Paolo Fresu & Quartetto Alborada - “Scores!”

Paolo Fresu - tromba, flicorno, effetti; Quartetto Alborada: Anton Berovski - violino; Sonia Peana - violino; Nicola Ciricugno - viola; Piero Salvatori - violoncello

L’incontro fra Paolo Fresu e il quartetto d’archi “Alborada” (uno tra i più ricettivi e con tendenze “avantagarde” che il panorama contemporaneo italiano annoveri tra le proprie fila) è la testimonianza dell’onnivoracità del trombettista di Berchidda, sempre pronto a misurare la sua ormai riconosciuta freschezza e naturalezza artistica con un mondo “classico” che lo attira a tal punto da rendere quasi sicura, una prossima nuova produzione discografica ad esso collegata.
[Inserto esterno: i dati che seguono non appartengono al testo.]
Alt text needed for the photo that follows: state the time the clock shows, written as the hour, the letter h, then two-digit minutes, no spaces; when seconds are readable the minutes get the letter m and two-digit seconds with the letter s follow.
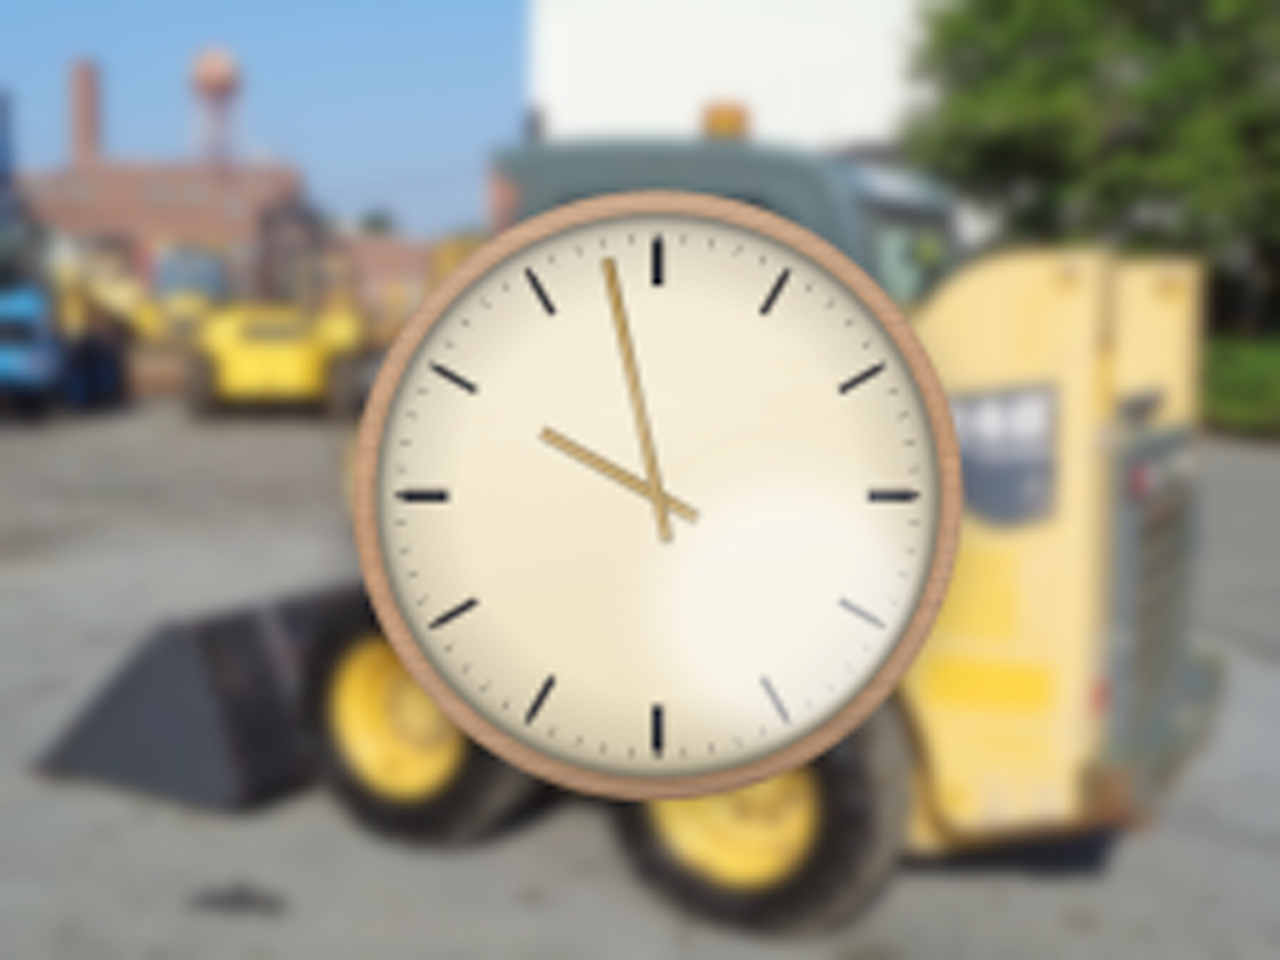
9h58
Partendo da nomi “sacri” come quelli di Claudio Monteverdi, Eric Satie o autori dello stretto contemporaneo, passando attraverso trascrizioni di musica tradizionale, anche particolarissime come quelle del “Miserere” e del “Credo” rivisitate originalmente in collaborazione con il coro polifonico sardo “Su Concordiu 'e su Rosariu” di Santulussurgiu, sino, ancora, a composizioni originali di Paolo e altri componenti il gruppo, il cammino musicale si snoda lungo l’asse di nuove avventure sonore, per approdare ad un progetto certamente ambizioso, che è poi quello di suonare composizioni commissionate ad importanti autori contemporanei della musica colta e del cinema. Il risultato – come recitano le recensioni sin qui raccolte - parla di un’eccitante verifica del mondo musicale più nobile, visto attraverso le lenti moderne dei più vivi percorsi sonori contemporanei e le estreme libertà che la musica jazz porta da sempre con sé. Musica sicuramente “per immagini”, tanto è vero che il mondo del cinema si è più volte interessato al progetto, usufruendone in più occasioni. “Scores” è infatti anche il titolo di un cd, pubblicato da CAM Records, che raccoglie due colonne sonore scritte da Paolo per “Il più crudele del giorni” di Ferdinando Vicentini Orgnani, dedicato alla vicenda della giornalista Ilaria Alpi e per “L’isola” di Costanza Quatriglio, sicuramente in debito diretto con l’idea originale di questo progetto per tromba e quartetto d’archi.